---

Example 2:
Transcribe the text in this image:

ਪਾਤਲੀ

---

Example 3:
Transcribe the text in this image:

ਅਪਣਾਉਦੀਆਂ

━━━━━━━━━━

-- Stated task --
Reproduce every line of the material above verbatim, without changing a single character.

-- The answer --
---

Example 2:
Transcribe the text in this image:

ਪਾਤਲੀ

---

Example 3:
Transcribe the text in this image:

ਅਪਣਾਉਦੀਆਂ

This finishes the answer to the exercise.